Work task> Where a line in the material below has the string "kindness", please report it.

Study material>
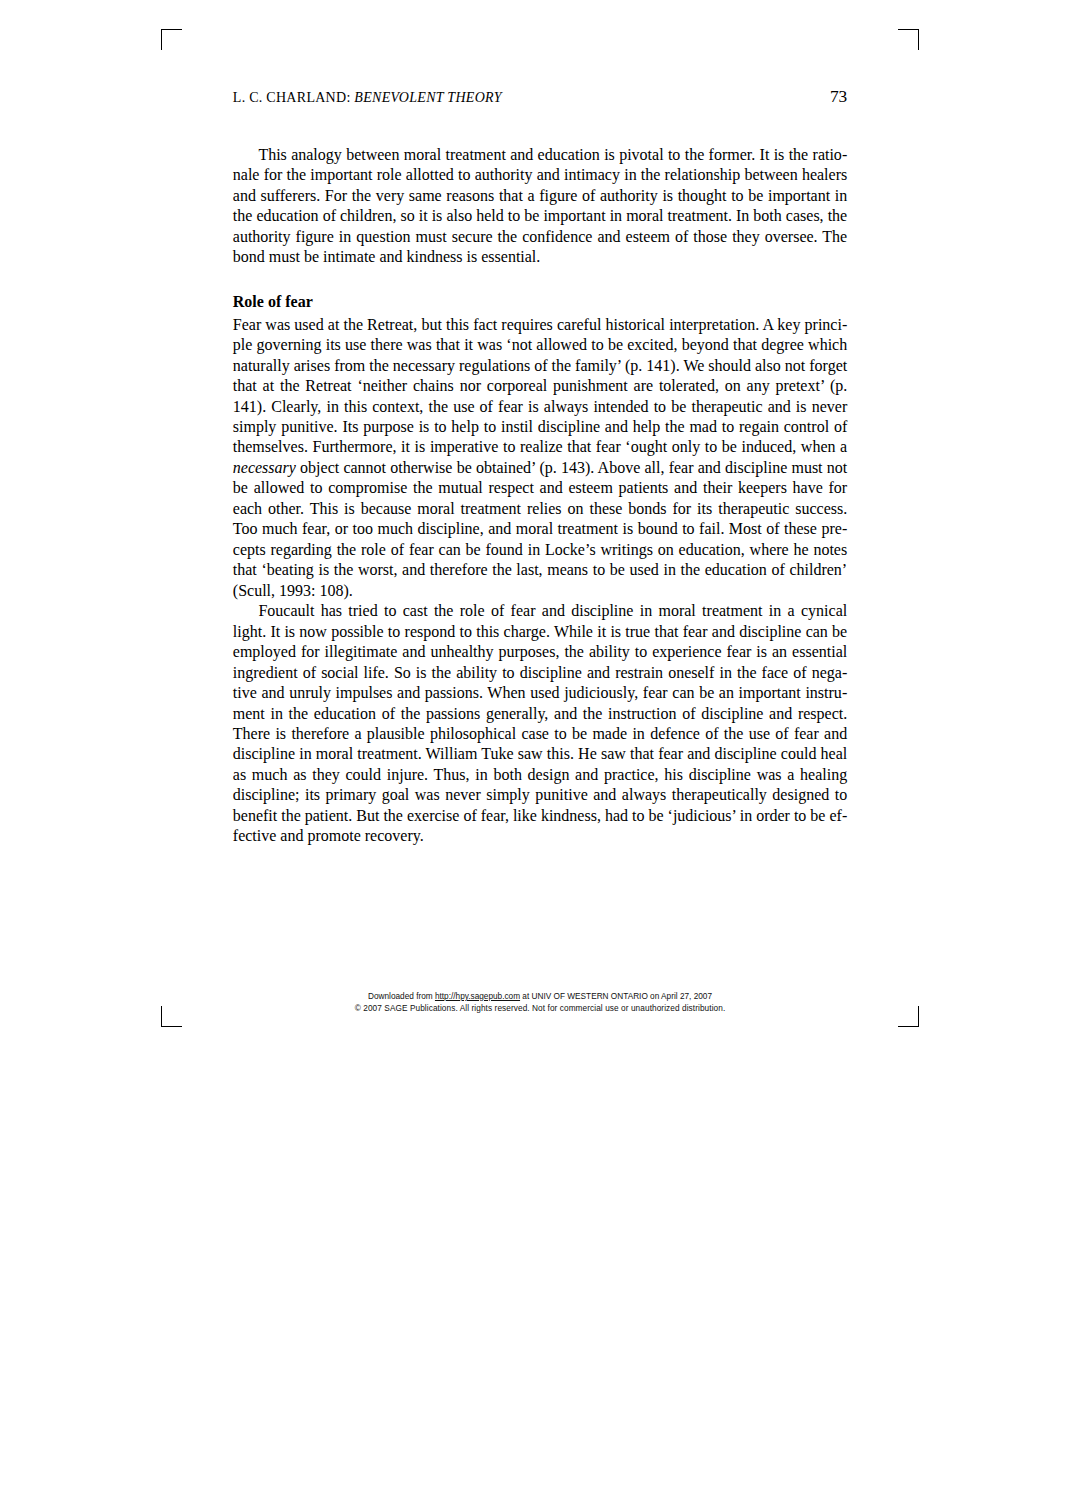L. C. CHARLAND: BENEVOLENT THEORY 73
This analogy between moral treatment and education is pivotal to the former. It is the rationale for the important role allotted to authority and intimacy in the relationship between healers and sufferers. For the very same reasons that a figure of authority is thought to be important in the education of children, so it is also held to be important in moral treatment. In both cases, the authority figure in question must secure the confidence and esteem of those they oversee. The bond must be intimate and kindness is essential.
Role of fear
Fear was used at the Retreat, but this fact requires careful historical interpretation. A key principle governing its use there was that it was ‘not allowed to be excited, beyond that degree which naturally arises from the necessary regulations of the family’ (p. 141). We should also not forget that at the Retreat ‘neither chains nor corporeal punishment are tolerated, on any pretext’ (p. 141). Clearly, in this context, the use of fear is always intended to be therapeutic and is never simply punitive. Its purpose is to help to instil discipline and help the mad to regain control of themselves. Furthermore, it is imperative to realize that fear ‘ought only to be induced, when a necessary object cannot otherwise be obtained’ (p. 143). Above all, fear and discipline must not be allowed to compromise the mutual respect and esteem patients and their keepers have for each other. This is because moral treatment relies on these bonds for its therapeutic success. Too much fear, or too much discipline, and moral treatment is bound to fail. Most of these precepts regarding the role of fear can be found in Locke’s writings on education, where he notes that ‘beating is the worst, and therefore the last, means to be used in the education of children’ (Scull, 1993: 108).
Foucault has tried to cast the role of fear and discipline in moral treatment in a cynical light. It is now possible to respond to this charge. While it is true that fear and discipline can be employed for illegitimate and unhealthy purposes, the ability to experience fear is an essential ingredient of social life. So is the ability to discipline and restrain oneself in the face of negative and unruly impulses and passions. When used judiciously, fear can be an important instrument in the education of the passions generally, and the instruction of discipline and respect. There is therefore a plausible philosophical case to be made in defence of the use of fear and discipline in moral treatment. William Tuke saw this. He saw that fear and discipline could heal as much as they could injure. Thus, in both design and practice, his discipline was a healing discipline; its primary goal was never simply punitive and always therapeutically designed to benefit the patient. But the exercise of fear, like kindness, had to be ‘judicious’ in order to be effective and promote recovery.
Downloaded from http://hpy.sagepub.com at UNIV OF WESTERN ONTARIO on April 27, 2007
© 2007 SAGE Publications. All rights reserved. Not for commercial use or unauthorized distribution.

Response area>
This analogy between moral treatment and education is pivotal to the former. It is the rationale for the important role allotted to authority and intimacy in the relationship between healers and sufferers. For the very same reasons that a figure of authority is thought to be important in the education of children, so it is also held to be important in moral treatment. In both cases, the authority figure in question must secure the confidence and esteem of those they oversee. The bond must be intimate and kindness is essential.
Foucault has tried to cast the role of fear and discipline in moral treatment in a cynical light. It is now possible to respond to this charge. While it is true that fear and discipline can be employed for illegitimate and unhealthy purposes, the ability to experience fear is an essential ingredient of social life. So is the ability to discipline and restrain oneself in the face of negative and unruly impulses and passions. When used judiciously, fear can be an important instrument in the education of the passions generally, and the instruction of discipline and respect. There is therefore a plausible philosophical case to be made in defence of the use of fear and discipline in moral treatment. William Tuke saw this. He saw that fear and discipline could heal as much as they could injure. Thus, in both design and practice, his discipline was a healing discipline; its primary goal was never simply punitive and always therapeutically designed to benefit the patient. But the exercise of fear, like kindness, had to be ‘judicious’ in order to be effective and promote recovery.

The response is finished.